Abstract
The function of proctors is to detect academic improprieties during examinations, tests, and laboratory experiments. With the breakout of the pandemic, many institutions went to online operation, which rendered a difficulty to the exams and tests. Then, various remote proctoring methods are employed. Virtual proctor (VP) systems that replace continuous human supervision with video surveillance are starting to become popular in distance education, despite their most common shortcomings, which include their vulnerability to pose translations of the learners and their de-pendency on the illumination conditions of the environment. As a result, virtual proctor systems impose extra constraints on the movements of the learners being monitored, and thus they may feel uncomfortable when being subjected to virtual proctoring. At present, in the design of VP systems, sufficient consideration of human factors and ergonomics is typically not given.
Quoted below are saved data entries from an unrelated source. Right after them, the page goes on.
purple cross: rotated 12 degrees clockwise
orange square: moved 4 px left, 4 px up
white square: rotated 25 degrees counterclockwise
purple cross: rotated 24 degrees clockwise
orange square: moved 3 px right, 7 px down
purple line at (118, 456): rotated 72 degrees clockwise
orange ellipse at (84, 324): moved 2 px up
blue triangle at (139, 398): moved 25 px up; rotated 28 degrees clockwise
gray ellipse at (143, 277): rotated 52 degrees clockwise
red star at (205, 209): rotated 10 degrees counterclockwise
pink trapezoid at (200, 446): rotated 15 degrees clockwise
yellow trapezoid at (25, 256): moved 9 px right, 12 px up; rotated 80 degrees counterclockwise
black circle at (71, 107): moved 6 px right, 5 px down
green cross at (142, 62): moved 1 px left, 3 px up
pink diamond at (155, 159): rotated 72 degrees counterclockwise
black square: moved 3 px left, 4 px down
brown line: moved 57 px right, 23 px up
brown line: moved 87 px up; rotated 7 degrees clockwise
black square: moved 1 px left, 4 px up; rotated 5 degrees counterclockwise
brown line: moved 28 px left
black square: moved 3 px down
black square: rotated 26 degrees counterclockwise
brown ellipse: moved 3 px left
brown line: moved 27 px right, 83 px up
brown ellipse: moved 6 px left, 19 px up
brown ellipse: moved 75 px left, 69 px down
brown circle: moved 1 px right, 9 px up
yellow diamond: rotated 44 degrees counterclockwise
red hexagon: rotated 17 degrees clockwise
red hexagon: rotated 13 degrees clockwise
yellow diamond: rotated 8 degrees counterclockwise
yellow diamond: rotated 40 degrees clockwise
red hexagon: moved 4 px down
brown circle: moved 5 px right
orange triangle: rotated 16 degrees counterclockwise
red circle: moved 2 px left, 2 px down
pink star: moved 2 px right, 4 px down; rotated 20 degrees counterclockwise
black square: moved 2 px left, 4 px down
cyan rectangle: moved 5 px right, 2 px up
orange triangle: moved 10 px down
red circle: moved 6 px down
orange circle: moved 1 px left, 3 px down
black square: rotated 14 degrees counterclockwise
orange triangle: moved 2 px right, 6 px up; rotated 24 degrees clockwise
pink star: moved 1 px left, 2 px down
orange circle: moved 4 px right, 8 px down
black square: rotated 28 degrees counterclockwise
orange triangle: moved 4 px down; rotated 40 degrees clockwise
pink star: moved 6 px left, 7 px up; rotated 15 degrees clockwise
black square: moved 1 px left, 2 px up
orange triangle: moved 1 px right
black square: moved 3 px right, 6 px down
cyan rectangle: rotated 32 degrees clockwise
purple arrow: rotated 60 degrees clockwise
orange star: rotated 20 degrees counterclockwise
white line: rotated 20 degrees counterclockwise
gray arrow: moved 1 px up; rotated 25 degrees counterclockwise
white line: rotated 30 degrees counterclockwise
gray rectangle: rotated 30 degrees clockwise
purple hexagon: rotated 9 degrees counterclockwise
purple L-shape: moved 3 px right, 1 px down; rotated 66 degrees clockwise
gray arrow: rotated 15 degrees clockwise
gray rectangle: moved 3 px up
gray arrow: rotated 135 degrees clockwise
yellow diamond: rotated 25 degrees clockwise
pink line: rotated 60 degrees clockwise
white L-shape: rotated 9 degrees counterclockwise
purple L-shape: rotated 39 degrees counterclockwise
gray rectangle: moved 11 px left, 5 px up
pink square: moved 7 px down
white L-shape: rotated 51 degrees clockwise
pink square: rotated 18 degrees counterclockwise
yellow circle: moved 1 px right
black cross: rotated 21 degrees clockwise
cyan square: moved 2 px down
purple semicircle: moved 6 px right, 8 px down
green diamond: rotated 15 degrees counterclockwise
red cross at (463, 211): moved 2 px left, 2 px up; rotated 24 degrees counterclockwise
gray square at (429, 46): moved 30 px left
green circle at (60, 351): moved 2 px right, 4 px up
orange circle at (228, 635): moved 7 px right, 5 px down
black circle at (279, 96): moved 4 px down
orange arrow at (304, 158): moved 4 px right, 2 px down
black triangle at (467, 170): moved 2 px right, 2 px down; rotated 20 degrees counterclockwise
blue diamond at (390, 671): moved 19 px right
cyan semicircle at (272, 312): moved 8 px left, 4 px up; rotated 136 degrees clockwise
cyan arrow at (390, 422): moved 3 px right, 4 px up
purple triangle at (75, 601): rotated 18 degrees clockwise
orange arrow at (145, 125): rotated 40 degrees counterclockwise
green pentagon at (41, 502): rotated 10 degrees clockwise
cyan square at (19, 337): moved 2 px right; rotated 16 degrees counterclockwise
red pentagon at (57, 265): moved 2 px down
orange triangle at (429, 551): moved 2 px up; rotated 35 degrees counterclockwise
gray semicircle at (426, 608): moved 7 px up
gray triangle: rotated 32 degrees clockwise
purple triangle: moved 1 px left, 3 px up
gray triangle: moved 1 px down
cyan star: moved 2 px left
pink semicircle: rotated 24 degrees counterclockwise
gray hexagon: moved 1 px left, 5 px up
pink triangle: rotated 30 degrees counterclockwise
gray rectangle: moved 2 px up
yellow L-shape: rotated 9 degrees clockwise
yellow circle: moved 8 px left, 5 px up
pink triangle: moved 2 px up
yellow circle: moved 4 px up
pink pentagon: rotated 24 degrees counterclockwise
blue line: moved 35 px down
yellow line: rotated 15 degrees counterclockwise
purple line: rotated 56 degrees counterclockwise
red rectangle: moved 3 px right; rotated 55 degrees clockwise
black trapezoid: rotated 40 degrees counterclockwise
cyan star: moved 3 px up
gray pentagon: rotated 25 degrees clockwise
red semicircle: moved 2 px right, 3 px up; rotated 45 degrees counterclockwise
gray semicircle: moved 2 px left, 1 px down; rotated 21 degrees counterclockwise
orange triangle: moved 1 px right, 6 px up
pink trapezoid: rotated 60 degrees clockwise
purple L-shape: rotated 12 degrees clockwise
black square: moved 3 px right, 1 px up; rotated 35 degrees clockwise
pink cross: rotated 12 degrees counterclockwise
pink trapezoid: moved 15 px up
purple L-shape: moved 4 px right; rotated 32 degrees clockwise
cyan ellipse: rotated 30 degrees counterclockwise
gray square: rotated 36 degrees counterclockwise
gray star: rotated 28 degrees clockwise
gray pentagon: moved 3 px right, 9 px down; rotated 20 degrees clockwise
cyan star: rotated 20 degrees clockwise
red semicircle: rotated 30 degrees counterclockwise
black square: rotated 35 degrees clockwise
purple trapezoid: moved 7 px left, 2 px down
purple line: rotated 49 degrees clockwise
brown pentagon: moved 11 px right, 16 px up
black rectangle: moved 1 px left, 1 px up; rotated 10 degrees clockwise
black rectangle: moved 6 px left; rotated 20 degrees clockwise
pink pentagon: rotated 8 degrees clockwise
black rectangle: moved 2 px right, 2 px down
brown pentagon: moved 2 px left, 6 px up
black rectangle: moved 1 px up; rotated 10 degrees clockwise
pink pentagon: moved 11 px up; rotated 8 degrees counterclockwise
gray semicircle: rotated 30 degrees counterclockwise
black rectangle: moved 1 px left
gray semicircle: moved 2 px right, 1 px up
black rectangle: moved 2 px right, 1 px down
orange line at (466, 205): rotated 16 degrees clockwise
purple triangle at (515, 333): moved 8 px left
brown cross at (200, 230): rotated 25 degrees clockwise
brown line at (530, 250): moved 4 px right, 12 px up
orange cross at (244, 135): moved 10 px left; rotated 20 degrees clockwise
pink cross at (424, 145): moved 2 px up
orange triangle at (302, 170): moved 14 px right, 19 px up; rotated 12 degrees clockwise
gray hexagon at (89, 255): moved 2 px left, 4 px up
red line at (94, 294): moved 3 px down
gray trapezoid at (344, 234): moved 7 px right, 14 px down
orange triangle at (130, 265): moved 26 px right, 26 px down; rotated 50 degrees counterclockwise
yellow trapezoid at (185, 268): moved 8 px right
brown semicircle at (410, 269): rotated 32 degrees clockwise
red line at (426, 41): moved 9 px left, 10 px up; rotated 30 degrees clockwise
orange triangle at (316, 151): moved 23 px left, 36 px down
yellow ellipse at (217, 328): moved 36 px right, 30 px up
To overcome these shortcomings, a video-based VP system with a reliable two-stage face recognition and tracking method is proposed here. First, the face region is detected and cropped out from the video frames by a combination of eye, mouth, and face detection. After that, to render the usage of the VP system more comfortable for the learners being monitored, a modified face recognition method based on a proposed improved real-time stereo-matching algorithm is employed to track the learners’ movements. The VP system is capable of identifying a limited set of pre-defined suspicious behaviors that may represent cheating. In order to evaluate the efficiency of the proposed methods, two benchmark analyses with respect to the effect of pose translations and varying illumination conditions on the effectiveness of the VP system are presented. It is asserted that the proposed VP system is simpler to use than prior solutions and realizes an ergonomic design that makes the learners monitored more comfortable.